Visualize model 2. Note the change in the slope of the line.
plot(Lnote~Lnalt, data=dat)
abline(a = coef(model.2)[1], b = coef(model.2)[2])
Summarize model 2
summary(model.2)
What value of λ did you obtain? What does this value of λ indicate about covariance between species?
Let’s explore the relationship between the length of notes and wing length.
model.3<-gls(Lnote~wing, data=dat, correlation=corPagel(1, tree.short))
## Warning in Initialize.corPhyl(X[[i]], ...): No covariate specified, species
## will be taken as ordered in the data frame. To avoid this message, specify a
## covariate containing the species names with the 'form' argument.

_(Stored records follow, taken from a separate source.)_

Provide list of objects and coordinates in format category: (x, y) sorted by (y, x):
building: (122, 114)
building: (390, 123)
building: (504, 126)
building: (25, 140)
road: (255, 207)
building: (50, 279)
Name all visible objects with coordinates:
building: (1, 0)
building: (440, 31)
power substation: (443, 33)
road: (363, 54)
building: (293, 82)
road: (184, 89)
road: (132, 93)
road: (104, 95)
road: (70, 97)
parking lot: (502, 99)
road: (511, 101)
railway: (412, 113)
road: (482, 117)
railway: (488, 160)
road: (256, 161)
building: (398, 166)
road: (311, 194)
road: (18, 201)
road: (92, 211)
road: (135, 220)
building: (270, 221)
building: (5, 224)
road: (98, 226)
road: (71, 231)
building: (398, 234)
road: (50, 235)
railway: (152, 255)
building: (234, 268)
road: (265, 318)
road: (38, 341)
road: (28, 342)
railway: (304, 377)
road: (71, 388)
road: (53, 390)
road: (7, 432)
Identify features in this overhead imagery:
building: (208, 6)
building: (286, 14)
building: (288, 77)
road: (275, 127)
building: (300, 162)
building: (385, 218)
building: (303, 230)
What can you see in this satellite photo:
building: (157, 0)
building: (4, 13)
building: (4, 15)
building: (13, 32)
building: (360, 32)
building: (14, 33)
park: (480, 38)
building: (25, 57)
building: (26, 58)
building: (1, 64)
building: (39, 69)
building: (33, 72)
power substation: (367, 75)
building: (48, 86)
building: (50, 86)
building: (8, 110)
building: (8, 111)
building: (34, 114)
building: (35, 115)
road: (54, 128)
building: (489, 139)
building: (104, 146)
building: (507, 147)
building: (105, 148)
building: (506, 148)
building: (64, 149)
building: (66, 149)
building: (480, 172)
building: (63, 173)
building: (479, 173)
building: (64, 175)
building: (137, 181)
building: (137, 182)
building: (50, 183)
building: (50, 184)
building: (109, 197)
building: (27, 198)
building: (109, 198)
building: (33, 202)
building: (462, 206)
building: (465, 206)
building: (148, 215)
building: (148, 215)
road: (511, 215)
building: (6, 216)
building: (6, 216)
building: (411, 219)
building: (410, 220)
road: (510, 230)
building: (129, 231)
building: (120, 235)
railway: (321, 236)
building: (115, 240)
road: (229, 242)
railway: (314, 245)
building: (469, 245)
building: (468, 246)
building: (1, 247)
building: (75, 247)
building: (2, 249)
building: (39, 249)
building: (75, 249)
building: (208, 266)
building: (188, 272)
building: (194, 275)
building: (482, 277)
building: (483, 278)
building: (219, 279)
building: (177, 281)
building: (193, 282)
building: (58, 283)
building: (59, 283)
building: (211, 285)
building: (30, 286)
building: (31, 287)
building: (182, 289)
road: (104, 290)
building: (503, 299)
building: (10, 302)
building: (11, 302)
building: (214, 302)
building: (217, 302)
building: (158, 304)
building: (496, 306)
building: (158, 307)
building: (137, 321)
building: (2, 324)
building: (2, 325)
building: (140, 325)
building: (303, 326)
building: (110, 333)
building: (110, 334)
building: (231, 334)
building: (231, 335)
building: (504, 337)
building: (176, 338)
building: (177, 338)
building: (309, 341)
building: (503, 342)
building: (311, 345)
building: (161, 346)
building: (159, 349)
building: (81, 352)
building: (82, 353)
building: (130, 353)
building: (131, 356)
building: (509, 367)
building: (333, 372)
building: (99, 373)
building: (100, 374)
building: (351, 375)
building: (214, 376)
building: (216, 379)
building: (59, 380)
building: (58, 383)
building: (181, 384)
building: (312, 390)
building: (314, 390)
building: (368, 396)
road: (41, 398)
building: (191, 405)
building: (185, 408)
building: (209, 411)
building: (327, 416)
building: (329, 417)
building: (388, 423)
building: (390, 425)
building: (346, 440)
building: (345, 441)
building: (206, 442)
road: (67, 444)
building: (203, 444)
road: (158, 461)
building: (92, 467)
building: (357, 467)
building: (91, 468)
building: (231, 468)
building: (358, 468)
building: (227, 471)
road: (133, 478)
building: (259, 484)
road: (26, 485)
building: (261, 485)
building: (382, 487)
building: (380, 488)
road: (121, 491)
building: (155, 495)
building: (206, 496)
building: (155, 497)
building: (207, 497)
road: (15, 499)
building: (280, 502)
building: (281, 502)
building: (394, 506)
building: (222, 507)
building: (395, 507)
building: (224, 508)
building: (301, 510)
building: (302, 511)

plot(Lnote~wing, data=dat)
abline(a = coef(model.3)[1], b = coef(model.3)[2])
summary(model.3)
## Generalized least squares fit by REML
## Model: Lnote ~ wing
## Data: dat
## AIC BIC logLik
## -38.47619 -32.74024 23.23809
##
## Correlation Structure: corPagel
## Formula: ~1
## Parameter estimate(s):
## lambda
## -0.02886085
##
## Coefficients:
## Value Std.Error t-value p-value
## (Intercept) -1.1367106 0.5223785 -2.176029 0.0373
## wing 0.2735472 0.1139858 2.399835 0.0226
##
## Correlation:
## (Intr)
## wing -1
##
## Standardized residuals:
## Min Q1 Med Q3 Max
## -1.1349649 -0.7452844 -0.2395217 0.2964407 2.6191951
##
## Residual standard error: 0.1075279
## Degrees of freedom: 33 total; 31 residual
What is a value of λ? Is the relationship between note length and wing length significant?